The Empirical Correlation Workflow

Not every device plays by the HID rulebook. Devices that use bInterfaceClass = 0xFF (vendor-defined) have no report descriptor at all; you are entirely on your own mapping bytes to behavior. Drawing tablets from non-Wacom vendors frequently work this way. So do custom hardware dongles, proprietary input devices, and anything using a vendor-specific protocol over bulk transfers.

The methodology here is systematic and slightly tedious. You start a capture, perform an isolated action (press one button, move the axis to a specific position, activate one feature), stop the capture, and look at which bytes changed. Repeat for each input. The tshark command-line tool extracts the raw payload bytes to a text file:

tshark -r capture.pcapng \
  -Y 'usb.transfer_type==3 && usb.urb_type==0x43 && usb.data_len>0' \
  -T fields -e usb.capdata \
  > payloads.txt

A short Python script turns that into a diff feed:

reports = []
with open("payloads.txt") as f:
    for line in f:
        reports.append(bytes.fromhex(line.strip().replace(':', '')))

ref = reports[0]
for i, r in enumerate(reports[1:], 1):
    changed = [j for j in range(min(len(ref), len(r))) if ref[j] != r[j]]
    if changed:
        print(f"Report {i}: offsets changed = {changed}")
    ref = r

Once you have a byte offset map, you can write a pyusb script to interact with the device directly without needing its original driver:

import usb.core

dev = usb.core.find(idVendor=0xABCD, idProduct=0x1234)
dev.set_configuration()
interface = dev[0][(0, 0)]
ep = interface[0]

while True:
    data = dev.read(ep.bEndpointAddress, ep.wMaxPacketSize)
    buttons = data[0] & 0x07
    x = data[1]
    y = data[2]
    print(f"buttons={buttons:03b} x={x} y={y}")

When You Need to Send Data Back

Many devices are not just data sources; they accept configuration commands from the host. Illumination control on keyboards, DPI settings on mice, and feature toggles on stream decks all come through HID Feature reports sent via SET_REPORT (bRequest = 0x09). These appear in a Wireshark capture as control transfers early in the session, typically issued by the vendor’s driver during initialization.

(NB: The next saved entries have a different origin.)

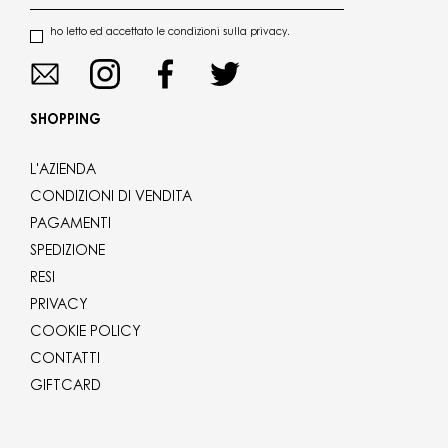
ho letto ed accettato le condizioni sulla privacy.
SHOPPING
L'AZIENDA
CONDIZIONI DI VENDITA
PAGAMENTI
SPEDIZIONE
RESI
PRIVACY
COOKIE POLICY
CONTATTI
GIFTCARD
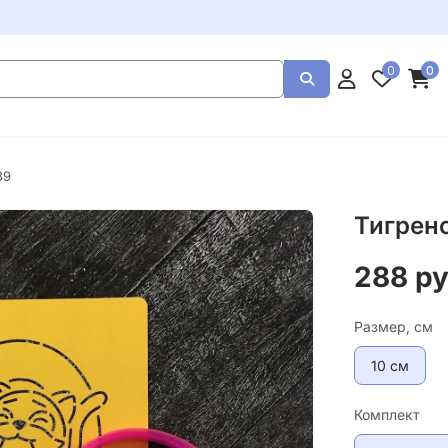
0
0
39
Тигрен
288 р
Размер, см
10 см
Комплект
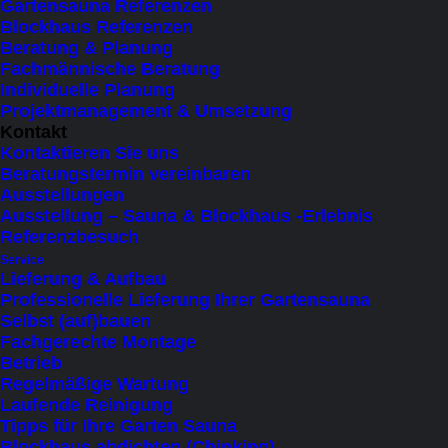
Gartensauna Referenzen
7 items
Blockhaus Referenzen
Beratung & Planung
Fachmännische Beratung
×
 Close
Individuelle Planung
Projektmanagement & Umsetzung
Produktkategorie
Kontakt
Kontaktieren Sie uns
Beratungstermin vereinbaren
Kapazität
Ausstellungen
Ausstellung – Sauna & Blockhaus -Erlebnis
bis 2 Personen (liegend)
(7)
Referenzbesuch
Service
bis 6 Personen (sitzend)
(6)
Lieferung & Aufbau
bis 7 Personen (sitzend)
(2)
Professionelle Lieferung Ihrer Gartensauna
Selbst (auf)bauen
bis 8 Personen (sitzend)
(2)
Fachgerechte Montage
Betrieb
Saunabeheizung
Regelmäßige Wartung
Laufende Reinigung
Elektroofen
(7)
Tipps für Ihre Garten Sauna
Blockhaus abdichten (Chinking)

Reproducing them with libusb:

libusb_control_transfer(
    handle,
    0x21,    // bmRequestType: host-to-device, class, interface
    0x09,    // bRequest: HID SET_REPORT
    0x0300,  // wValue: Feature report, ID 0
    0x0000,  // wIndex: interface 0
    data, len, 1000
);

This is how projects like python-elgato-streamdeck and the various unofficial Wooting keyboard utilities work: capture the initialization sequence from the official driver, replay it from userspace, then send your own commands.

The Broader RE Ecosystem

Once you have a protocol mapped, a Wireshark Lua dissector turns future captures into labeled, human-readable traces instead of raw hex. You register it by vendor/product ID, and Wireshark will automatically apply it:

local proto = Proto("mydevice", "My Device Protocol")
local f_cmd = ProtoField.uint8("mydevice.cmd", "Command")
local f_value = ProtoField.int16("mydevice.value", "Value")
proto.fields = {f_cmd, f_value}

function proto.dissector(buf, pinfo, tree)
    if buf:len() < 3 then return end
    pinfo.cols.protocol = proto.name
    local t = tree:add(proto, buf())
    t:add(f_cmd, buf(0, 1))
    t:add_le(f_value, buf(1, 2))
end

DissectorTable.get("usb.product"):add(0xabcd1234, proto)

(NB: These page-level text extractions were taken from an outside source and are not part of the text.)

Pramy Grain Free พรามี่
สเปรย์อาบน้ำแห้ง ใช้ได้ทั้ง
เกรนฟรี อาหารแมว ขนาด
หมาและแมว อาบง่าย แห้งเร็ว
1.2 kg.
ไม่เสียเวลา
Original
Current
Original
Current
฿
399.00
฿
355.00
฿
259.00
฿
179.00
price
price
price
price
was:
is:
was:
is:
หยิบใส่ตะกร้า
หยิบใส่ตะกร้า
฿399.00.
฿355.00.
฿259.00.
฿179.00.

For more adversarial work, the Facedancer framework lets you emulate USB devices in Python, running on a GreatFET or similar hardware. This makes it possible to replay captures from a different host, test how drivers respond to malformed descriptors, or fuzz the USB host stack. The USBFuzz research project, which found vulnerabilities across Linux, macOS, Windows, and FreeBSD, used this approach.

The throughline from a curiosity about what your USB device is doing to serious security research is shorter than it looks. The tools are already on your machine; the kernel is already capturing. All that is needed is knowing where to look.